→ DIRECTIVE
Below are some records. Return exactly the lines from the one with "Окрему увагу варто" to the one with "мобільну версію сторінки або прибрати зайві", and nothing else.

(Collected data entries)
• • • •
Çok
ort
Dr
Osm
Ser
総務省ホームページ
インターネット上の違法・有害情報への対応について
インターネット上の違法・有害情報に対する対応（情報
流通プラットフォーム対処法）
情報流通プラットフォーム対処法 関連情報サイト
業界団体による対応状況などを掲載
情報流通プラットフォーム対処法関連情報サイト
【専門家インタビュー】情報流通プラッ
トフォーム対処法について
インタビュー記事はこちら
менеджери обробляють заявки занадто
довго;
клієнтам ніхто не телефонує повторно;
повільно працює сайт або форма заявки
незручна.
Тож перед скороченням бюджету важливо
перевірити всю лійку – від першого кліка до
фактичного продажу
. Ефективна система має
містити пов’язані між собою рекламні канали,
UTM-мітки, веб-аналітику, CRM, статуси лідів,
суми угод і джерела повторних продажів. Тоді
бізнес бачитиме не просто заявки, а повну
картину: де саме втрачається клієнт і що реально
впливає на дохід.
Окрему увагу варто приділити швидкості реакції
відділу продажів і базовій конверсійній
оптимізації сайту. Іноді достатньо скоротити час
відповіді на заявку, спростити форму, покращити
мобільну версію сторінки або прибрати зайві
• • • •
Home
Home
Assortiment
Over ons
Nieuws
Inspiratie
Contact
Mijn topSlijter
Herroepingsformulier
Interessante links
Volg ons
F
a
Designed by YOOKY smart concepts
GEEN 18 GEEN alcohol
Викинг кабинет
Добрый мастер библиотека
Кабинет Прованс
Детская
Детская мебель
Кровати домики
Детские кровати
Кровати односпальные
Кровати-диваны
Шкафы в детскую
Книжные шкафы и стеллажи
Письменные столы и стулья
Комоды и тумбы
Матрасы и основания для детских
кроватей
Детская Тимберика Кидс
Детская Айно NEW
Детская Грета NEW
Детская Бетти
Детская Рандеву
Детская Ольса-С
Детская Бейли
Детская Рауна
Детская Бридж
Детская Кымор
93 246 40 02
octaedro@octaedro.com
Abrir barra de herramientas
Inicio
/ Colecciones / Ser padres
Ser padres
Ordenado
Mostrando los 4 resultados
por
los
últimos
• • • •
→ ANSWER BOX
Окрему увагу варто приділити швидкості реакції
відділу продажів і базовій конверсійній
оптимізації сайту. Іноді достатньо скоротити час
відповіді на заявку, спростити форму, покращити
мобільну версію сторінки або прибрати зайві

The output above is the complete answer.